"Roundcube, code proudly cleant by argumenting trolls"
On Mon, Sep 2, 2013 at 9:43 PM, Thomas Bruederli thomas@roundcube.netwrote:
On Mon, Sep 2, 2013 at 9:20 PM, David Deutsch skoremail@gmail.com wrote:
A proper and predictable process flow is something I learned to
appreciate
during my years as a software developer.
Sure, although I don't understand how my approach makes it any less predictable. All I have done is fan out the if/elseif structures and, arguably, that makes it easier to check through them. Maybe changing it
to
no-oneliner-ifs will make this a little clearer for you, but the return statements really stand out when you scroll through the code - whether or not they are wrapped in if blocks or individually.
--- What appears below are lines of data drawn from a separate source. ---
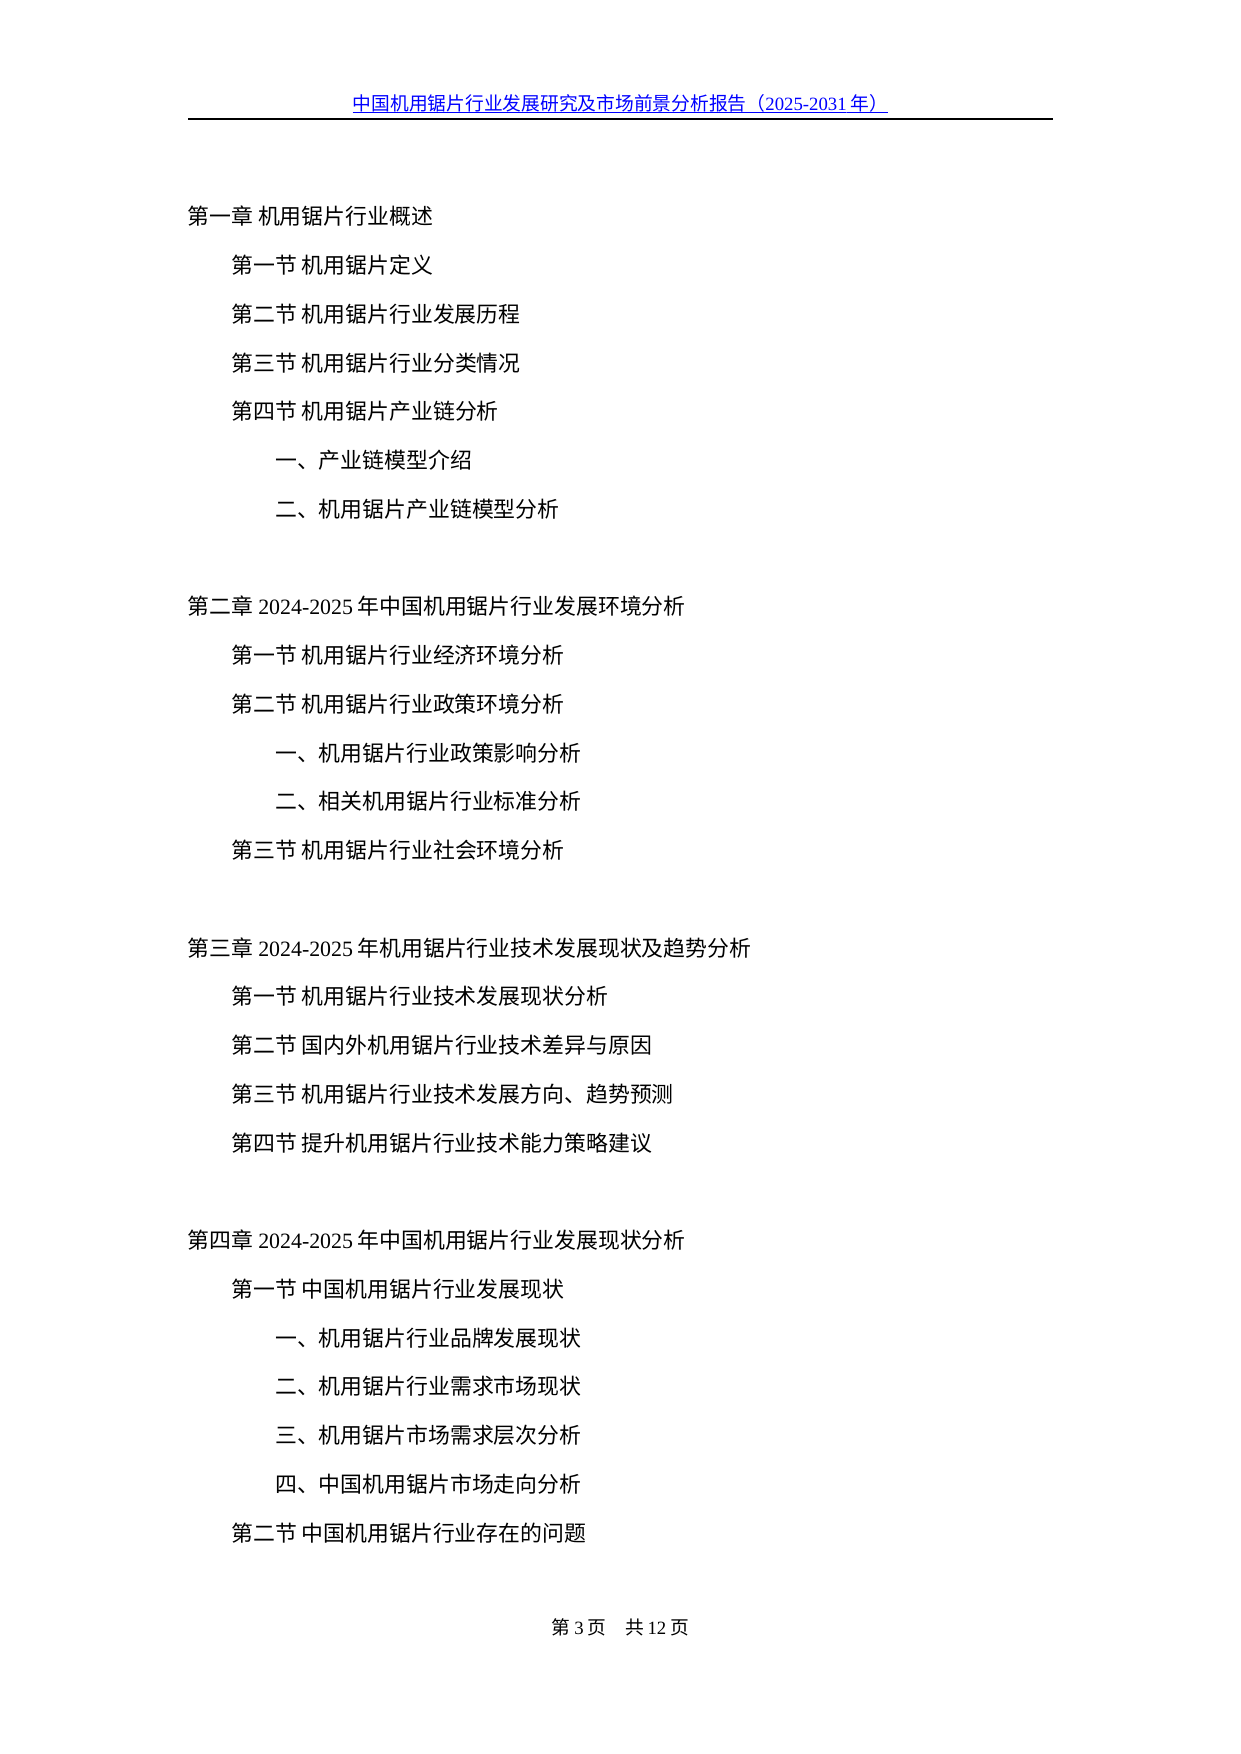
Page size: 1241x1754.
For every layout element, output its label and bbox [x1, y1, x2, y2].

text [187, 150, 1053, 1548]
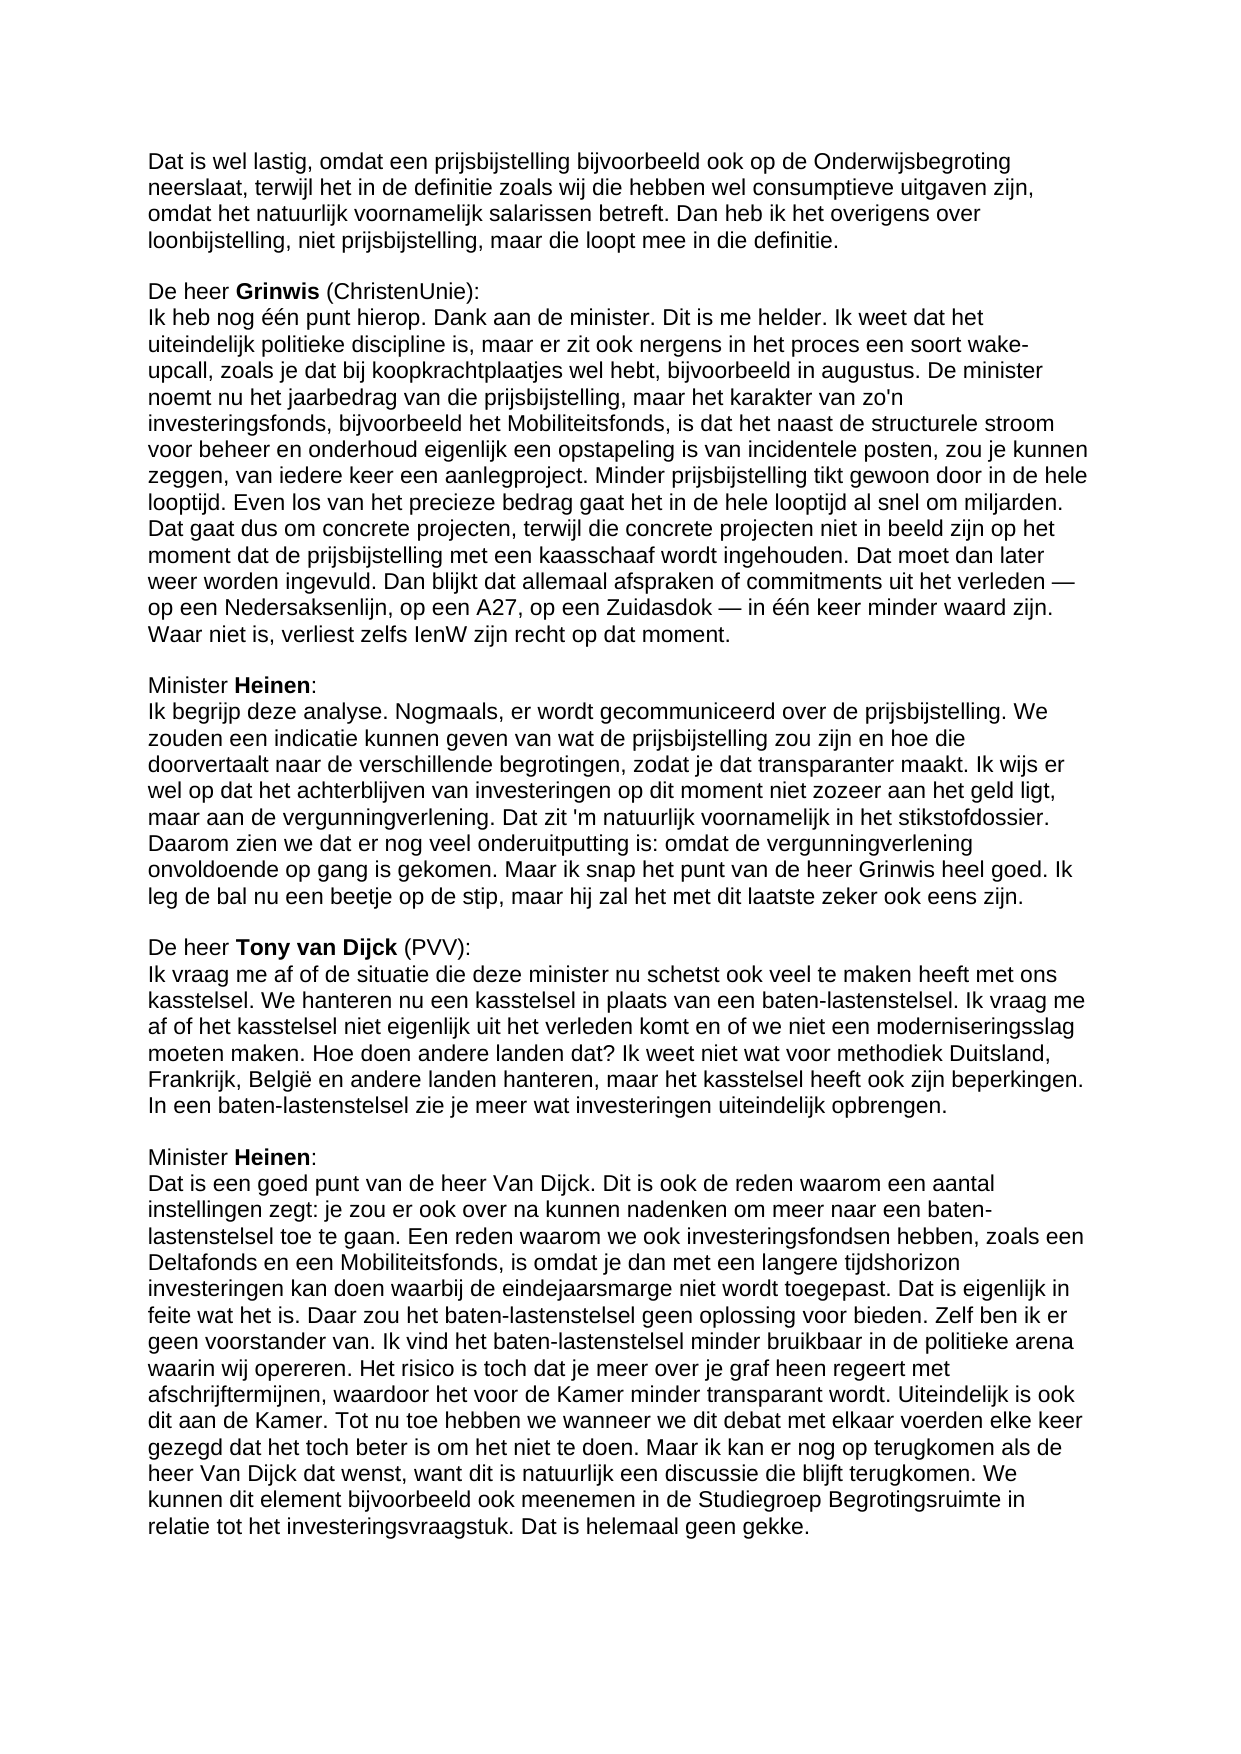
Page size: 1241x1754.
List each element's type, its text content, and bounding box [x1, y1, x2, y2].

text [148, 148, 1093, 253]
text Minister Heinen: Dat is een goed punt van de heer Van Dijck. Dit is ook de reden waarom een aantal instellingen zegt: je zou er ook over na kunnen nadenken om meer naar een baten-lastenstelsel toe te gaan. Een reden waarom we ook investeringsfondsen hebben, zoals een Deltafonds en een Mobiliteitsfonds, is omdat je dan met een langere tijdshorizon investeringen kan doen waarbij de eindejaarsmarge niet wordt toegepast. Dat is eigenlijk in feite wat het is. Daar zou het baten-lastenstelsel geen oplossing voor bieden. Zelf ben ik er geen voorstander van. Ik vind het baten-lastenstelsel minder bruikbaar in de politieke arena waarin wij opereren. Het risico is toch dat je meer over je graf heen regeert met afschrijftermijnen, waardoor het voor de Kamer minder transparant wordt. Uiteindelijk is ook dit aan de Kamer. Tot nu toe hebben we wanneer we dit debat met elkaar voerden elke keer gezegd dat het toch beter is om het niet te doen. Maar ik kan er nog op terugkomen als de heer Van Dijck dat wenst, want dit is natuurlijk een discussie die blijft terugkomen. We kunnen dit element bijvoorbeeld ook meenemen in de Studiegroep Begrotingsruimte in relatie tot het investeringsvraagstuk. Dat is helemaal geen gekke. [148, 1144, 1093, 1539]
text De heer Grinwis (ChristenUnie): Ik heb nog één punt hierop. Dank aan de minister. Dit is me helder. Ik weet dat het uiteindelijk politieke discipline is, maar er zit ook nergens in het proces een soort wake-upcall, zoals je dat bij koopkrachtplaatjes wel hebt, bijvoorbeeld in augustus. De minister noemt nu het jaarbedrag van die prijsbijstelling, maar het karakter van zo'n investeringsfonds, bijvoorbeeld het Mobiliteitsfonds, is dat het naast de structurele stroom voor beheer en onderhoud eigenlijk een opstapeling is van incidentele posten, zou je kunnen zeggen, van iedere keer een aanlegproject. Minder prijsbijstelling tikt gewoon door in de hele looptijd. Even los van het precieze bedrag gaat het in de hele looptijd al snel om miljarden. Dat gaat dus om concrete projecten, terwijl die concrete projecten niet in beeld zijn op het moment dat de prijsbijstelling met een kaasschaaf wordt ingehouden. Dat moet dan later weer worden ingevuld. Dan blijkt dat allemaal afspraken of commitments uit het verleden — op een Nedersaksenlijn, op een A27, op een Zuidasdok — in één keer minder waard zijn. Waar niet is, verliest zelfs IenW zijn recht op dat moment. [148, 278, 1093, 647]
text Minister Heinen: Ik begrijp deze analyse. Nogmaals, er wordt gecommuniceerd over de prijsbijstelling. We zouden een indicatie kunnen geven van wat de prijsbijstelling zou zijn en hoe die doorvertaalt naar de verschillende begrotingen, zodat je dat transparanter maakt. Ik wijs er wel op dat het achterblijven van investeringen op dit moment niet zozeer aan het geld ligt, maar aan de vergunningverlening. Dat zit 'm natuurlijk voornamelijk in het stikstofdossier. Daarom zien we dat er nog veel onderuitputting is: omdat de vergunningverlening onvoldoende op gang is gekomen. Maar ik snap het punt van de heer Grinwis heel goed. Ik leg de bal nu een beetje op de stip, maar hij zal het met dit laatste zeker ook eens zijn. [148, 672, 1093, 909]
text De heer Tony van Dijck (PVV): Ik vraag me af of de situatie die deze minister nu schetst ook veel te maken heeft met ons kasstelsel. We hanteren nu een kasstelsel in plaats van een baten-lastenstelsel. Ik vraag me af of het kasstelsel niet eigenlijk uit het verleden komt en of we niet een moderniseringsslag moeten maken. Hoe doen andere landen dat? Ik weet niet wat voor methodiek Duitsland, Frankrijk, België en andere landen hanteren, maar het kasstelsel heeft ook zijn beperkingen. In een baten-lastenstelsel zie je meer wat investeringen uiteindelijk opbrengen. [148, 934, 1093, 1119]
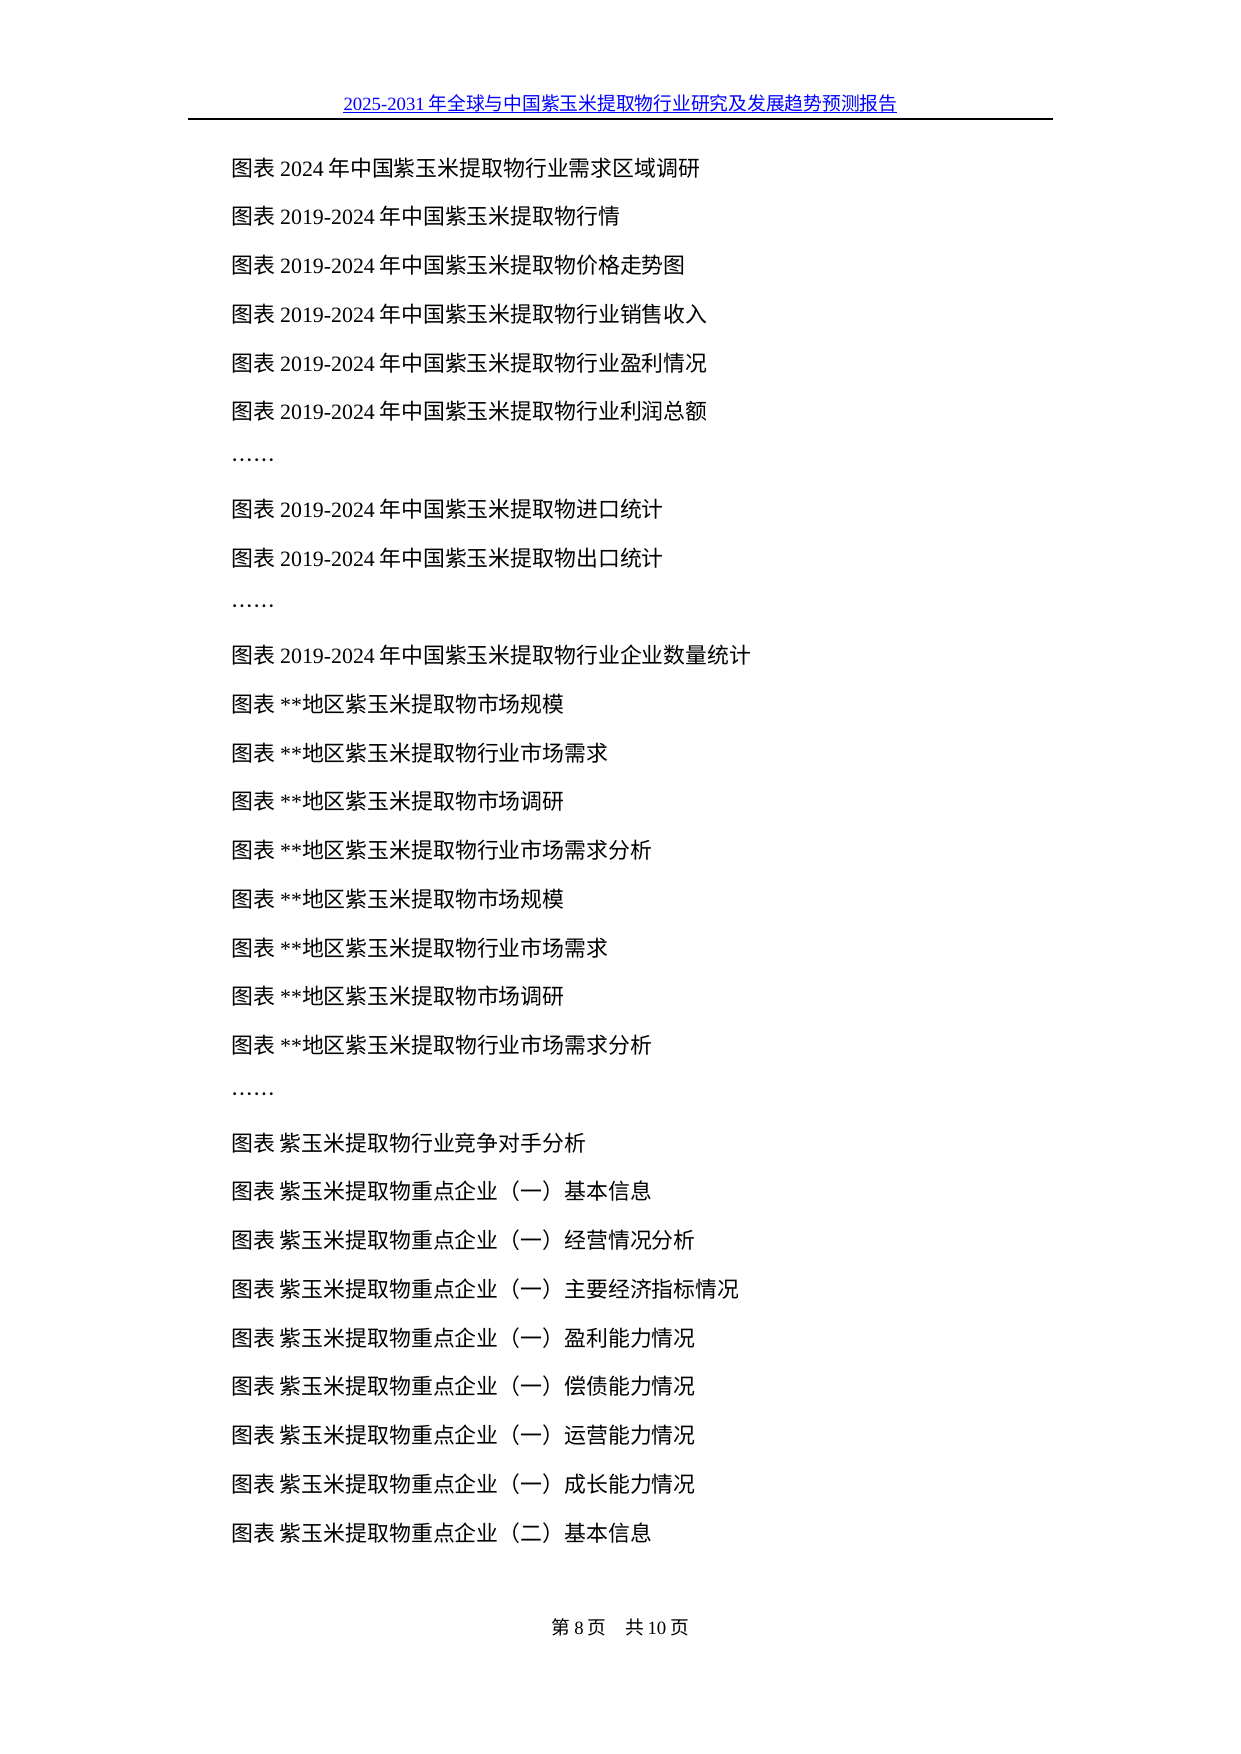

What's wrong about if clauses with proper indenting? These can even be collapsed with a sexy IDE.
Nothing wrong with them. It's just: Do you wrap the entire content of a function in an if or do you make a negated if -> return statement? The
first
doesn't scale, the second makes things more readable - that was really
all I
was trying to convey.
For that specific "entire content of a function" case I mentioned the exceptions that allow returns at the beginning of a function that check preconditions.
But I'm more referring to your initial refactoring in
https://github.com/daviddeutsch/roundcubemail/blob/cleanup-3/plugins/archive...
In such cases I think a sequence of if/else if/else blocks makes more clear for the reader that these are three distinct cases handled in the plugin init function.